Segregating financial institutions
The following measures have been taken to segregate viable financial institutions from those that are not viable:

  • In October 1997 two institutions were established to assist in financial restructuring - the Financial Restructuring Authority (FRA) and the Asset Management Corporation (AMC).

  • Fifty-six finance companies were put into liquidation under the FRA, which has conducted seven public auctions of core assets since June 25 1998. The AMC is the buyer of last resort for the remaining lowest quality assets.

  • The Financial Institution Development Fund guaranteed the deposits and liabilities of the remaining financial institutions in order to restore public confidence (and thereby avoid a run on banks). These guarantees are to be phased into a self-financed and limited deposit insurance scheme.

  • The Financial Institution Development Fund assumed almost 100% ownership of seven commercial banks and 12 finance companies.

Initiatives relating to remaining institutions
The government has taken the following measures in order to improve the regulation, and strengthen the supervision and operation, of the remaining institutions:

  • Amendments were made to the Commercial Banking Act that give the BoT more supervisory independence and improve the procedures it must follow.

  • The ceiling on foreign ownership in financial institutions has been relaxed. Majority foreign ownership is now allowed on a case-by-case basis for up to 10 years, following which foreigners will not be permitted to acquire new shares until their ownership is reduced to 49%.

  • The BoT revised the rules on asset classification, reducing the recognition of accrued interest income to three months.

  • The BoT announced new provisioning requirements that are in line with best international practices and are to be phased in by the end of December 2000.

  • On August 14 1998 the MoF and BoT announced a package of capital support schemes to assist financial institutions in their recapitalization efforts.

  • The MoF and BoT also announced on August 14 1998 a resolution strategy for the intervened banks and finance companies.

  • In 1998 the BoT intervened in six commercial banks and 12 finance companies. These banks and financial companies were able to recapitalize within a BoT-prescribed timeframe by writing down registered capital, replacing management and injecting new capital through debt-to-equity swaps. The BoT intervened in a seventh commercial bank in July 1999.

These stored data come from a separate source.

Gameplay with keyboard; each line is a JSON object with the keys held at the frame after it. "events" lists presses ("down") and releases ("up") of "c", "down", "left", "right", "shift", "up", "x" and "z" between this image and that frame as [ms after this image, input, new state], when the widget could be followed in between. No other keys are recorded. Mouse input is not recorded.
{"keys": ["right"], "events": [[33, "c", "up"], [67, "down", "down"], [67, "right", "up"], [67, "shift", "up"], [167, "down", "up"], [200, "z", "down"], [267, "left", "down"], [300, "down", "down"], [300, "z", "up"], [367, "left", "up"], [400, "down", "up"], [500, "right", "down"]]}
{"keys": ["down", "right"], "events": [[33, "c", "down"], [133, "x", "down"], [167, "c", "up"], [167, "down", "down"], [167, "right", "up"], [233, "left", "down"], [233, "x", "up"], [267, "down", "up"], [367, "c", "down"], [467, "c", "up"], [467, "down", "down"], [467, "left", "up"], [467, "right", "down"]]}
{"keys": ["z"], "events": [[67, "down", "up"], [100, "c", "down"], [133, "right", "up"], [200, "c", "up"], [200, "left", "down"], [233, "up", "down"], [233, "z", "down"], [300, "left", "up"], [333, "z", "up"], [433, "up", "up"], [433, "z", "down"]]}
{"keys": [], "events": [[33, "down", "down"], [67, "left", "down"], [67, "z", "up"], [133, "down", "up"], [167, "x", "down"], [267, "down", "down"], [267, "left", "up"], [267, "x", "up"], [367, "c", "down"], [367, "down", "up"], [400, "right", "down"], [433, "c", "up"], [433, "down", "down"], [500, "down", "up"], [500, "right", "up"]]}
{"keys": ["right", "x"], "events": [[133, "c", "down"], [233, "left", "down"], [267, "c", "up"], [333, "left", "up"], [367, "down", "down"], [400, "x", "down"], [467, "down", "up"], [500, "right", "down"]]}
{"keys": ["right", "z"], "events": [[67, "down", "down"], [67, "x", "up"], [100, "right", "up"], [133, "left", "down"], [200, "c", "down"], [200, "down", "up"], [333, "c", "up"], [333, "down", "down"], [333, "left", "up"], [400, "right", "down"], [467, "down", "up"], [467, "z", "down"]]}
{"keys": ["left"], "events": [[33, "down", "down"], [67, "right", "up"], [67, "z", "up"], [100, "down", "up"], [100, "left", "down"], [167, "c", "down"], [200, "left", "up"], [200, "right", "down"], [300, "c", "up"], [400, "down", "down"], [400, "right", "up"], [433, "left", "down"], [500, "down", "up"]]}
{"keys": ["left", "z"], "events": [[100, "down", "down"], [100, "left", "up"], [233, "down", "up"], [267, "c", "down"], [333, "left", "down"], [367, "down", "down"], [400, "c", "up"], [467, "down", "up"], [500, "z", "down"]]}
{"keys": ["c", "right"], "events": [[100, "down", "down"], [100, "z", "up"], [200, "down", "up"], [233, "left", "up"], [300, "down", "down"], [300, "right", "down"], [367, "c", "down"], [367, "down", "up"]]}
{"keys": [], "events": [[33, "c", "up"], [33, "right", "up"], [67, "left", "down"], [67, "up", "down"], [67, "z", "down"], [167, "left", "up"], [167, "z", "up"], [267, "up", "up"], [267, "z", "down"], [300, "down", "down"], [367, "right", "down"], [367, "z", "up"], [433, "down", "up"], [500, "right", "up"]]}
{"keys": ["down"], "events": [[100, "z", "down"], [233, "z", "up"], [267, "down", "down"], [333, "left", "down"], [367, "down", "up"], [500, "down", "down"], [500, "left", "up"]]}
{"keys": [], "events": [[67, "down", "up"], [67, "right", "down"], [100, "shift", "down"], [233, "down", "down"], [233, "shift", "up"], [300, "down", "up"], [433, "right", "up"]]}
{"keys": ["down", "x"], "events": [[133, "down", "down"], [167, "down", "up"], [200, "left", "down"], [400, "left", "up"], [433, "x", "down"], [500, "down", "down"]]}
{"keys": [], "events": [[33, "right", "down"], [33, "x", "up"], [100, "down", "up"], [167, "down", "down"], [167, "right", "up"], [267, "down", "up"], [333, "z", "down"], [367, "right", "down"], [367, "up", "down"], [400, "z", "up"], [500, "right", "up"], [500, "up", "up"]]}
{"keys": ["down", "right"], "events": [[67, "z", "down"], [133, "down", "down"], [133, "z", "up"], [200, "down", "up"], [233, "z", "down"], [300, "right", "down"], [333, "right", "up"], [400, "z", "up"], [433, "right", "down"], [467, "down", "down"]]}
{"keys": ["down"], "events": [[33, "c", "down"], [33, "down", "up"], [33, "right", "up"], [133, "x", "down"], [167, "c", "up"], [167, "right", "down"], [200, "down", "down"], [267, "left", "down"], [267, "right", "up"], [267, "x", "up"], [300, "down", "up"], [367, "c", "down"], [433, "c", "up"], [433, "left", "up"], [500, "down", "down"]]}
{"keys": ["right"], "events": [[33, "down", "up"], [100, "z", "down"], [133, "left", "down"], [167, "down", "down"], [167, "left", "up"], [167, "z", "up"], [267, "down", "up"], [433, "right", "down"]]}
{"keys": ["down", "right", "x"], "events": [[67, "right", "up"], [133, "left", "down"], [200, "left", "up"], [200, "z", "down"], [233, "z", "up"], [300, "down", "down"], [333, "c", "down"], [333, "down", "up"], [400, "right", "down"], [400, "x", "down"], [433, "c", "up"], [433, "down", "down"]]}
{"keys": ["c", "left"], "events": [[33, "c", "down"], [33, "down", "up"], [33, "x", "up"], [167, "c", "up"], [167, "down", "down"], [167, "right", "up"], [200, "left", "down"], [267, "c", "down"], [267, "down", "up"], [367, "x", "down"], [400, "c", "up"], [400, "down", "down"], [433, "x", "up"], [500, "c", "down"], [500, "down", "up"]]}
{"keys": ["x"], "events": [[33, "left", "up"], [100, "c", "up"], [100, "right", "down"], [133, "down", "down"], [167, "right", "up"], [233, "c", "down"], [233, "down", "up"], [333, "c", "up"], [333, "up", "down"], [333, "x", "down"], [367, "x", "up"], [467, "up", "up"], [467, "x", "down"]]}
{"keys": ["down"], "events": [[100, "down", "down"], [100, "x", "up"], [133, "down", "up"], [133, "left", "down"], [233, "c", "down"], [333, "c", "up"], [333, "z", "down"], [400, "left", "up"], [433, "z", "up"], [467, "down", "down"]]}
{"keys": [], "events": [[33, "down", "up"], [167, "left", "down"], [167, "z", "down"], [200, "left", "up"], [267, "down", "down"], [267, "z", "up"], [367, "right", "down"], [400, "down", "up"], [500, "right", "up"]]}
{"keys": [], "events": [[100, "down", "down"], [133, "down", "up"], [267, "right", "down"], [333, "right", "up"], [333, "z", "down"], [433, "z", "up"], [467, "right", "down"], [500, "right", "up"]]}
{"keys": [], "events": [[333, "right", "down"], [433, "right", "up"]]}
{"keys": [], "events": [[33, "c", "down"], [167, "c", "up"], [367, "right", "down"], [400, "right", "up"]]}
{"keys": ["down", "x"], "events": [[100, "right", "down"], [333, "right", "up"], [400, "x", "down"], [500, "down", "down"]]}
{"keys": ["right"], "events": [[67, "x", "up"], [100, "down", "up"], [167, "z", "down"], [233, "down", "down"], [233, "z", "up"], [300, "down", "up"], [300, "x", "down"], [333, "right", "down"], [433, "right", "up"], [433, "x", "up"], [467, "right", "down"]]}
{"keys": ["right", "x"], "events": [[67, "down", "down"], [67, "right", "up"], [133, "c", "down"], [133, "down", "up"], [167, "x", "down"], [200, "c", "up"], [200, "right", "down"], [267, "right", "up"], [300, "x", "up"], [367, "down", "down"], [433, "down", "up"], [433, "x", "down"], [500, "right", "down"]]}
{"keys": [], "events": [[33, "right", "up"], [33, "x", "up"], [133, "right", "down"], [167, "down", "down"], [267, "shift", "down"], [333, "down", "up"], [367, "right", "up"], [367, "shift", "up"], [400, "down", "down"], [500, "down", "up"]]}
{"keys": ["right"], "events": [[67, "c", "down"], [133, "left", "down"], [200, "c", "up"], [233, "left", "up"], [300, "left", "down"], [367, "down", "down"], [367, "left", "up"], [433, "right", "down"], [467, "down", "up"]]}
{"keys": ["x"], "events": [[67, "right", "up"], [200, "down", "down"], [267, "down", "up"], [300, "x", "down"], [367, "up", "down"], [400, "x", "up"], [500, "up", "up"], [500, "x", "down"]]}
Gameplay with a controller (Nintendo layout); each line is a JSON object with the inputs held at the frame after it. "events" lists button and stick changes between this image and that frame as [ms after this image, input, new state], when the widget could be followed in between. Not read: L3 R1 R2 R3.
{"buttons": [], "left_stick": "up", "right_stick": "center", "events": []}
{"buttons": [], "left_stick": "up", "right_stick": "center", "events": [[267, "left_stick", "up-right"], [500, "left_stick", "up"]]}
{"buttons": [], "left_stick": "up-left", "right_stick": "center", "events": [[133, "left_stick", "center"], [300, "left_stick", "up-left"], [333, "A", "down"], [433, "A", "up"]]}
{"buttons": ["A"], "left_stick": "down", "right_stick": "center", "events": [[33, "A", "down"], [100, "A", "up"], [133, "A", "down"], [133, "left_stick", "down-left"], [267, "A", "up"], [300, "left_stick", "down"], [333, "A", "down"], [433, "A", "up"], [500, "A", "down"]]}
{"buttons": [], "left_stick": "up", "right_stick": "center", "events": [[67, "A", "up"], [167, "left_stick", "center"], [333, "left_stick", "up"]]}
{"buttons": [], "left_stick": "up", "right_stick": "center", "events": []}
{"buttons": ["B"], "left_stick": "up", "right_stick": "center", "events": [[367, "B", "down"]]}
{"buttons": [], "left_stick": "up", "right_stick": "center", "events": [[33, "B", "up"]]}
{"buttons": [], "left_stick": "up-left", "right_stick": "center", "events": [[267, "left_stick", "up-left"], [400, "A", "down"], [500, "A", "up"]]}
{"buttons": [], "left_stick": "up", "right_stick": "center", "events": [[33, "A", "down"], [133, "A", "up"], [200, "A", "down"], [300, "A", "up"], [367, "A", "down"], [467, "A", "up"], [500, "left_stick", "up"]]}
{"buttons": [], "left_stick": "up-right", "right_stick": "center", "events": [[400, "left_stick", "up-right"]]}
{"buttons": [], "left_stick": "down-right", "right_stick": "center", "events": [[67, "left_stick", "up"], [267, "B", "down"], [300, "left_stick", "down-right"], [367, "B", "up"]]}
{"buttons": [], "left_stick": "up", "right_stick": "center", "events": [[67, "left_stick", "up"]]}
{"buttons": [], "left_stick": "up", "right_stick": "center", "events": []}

  • The BoT continues to encourage banks to set up their own asset management companies in order to speed up debt restructuring and reduce non-performing loans. As of December 1 2000 14 asset management companies have been established (10 established by nine commercial banks, and four by three other financial institutions).

New Legislation

Money laundering prevention
The Money Laundering Prevention and Suppression Act BE 2542 (1999) introduced transaction reporting requirements and came into force on October 27 2000.

The act defines 'money laundering' as transfer, acceptance of transfer, or transformation of property or cash derived from a predicate offence, in order to conceal its source or to assist others in connection with the predicate offence, or to do any act to conceal or disguise the true nature, acquisition, location, disposition or transfer of that property or cash.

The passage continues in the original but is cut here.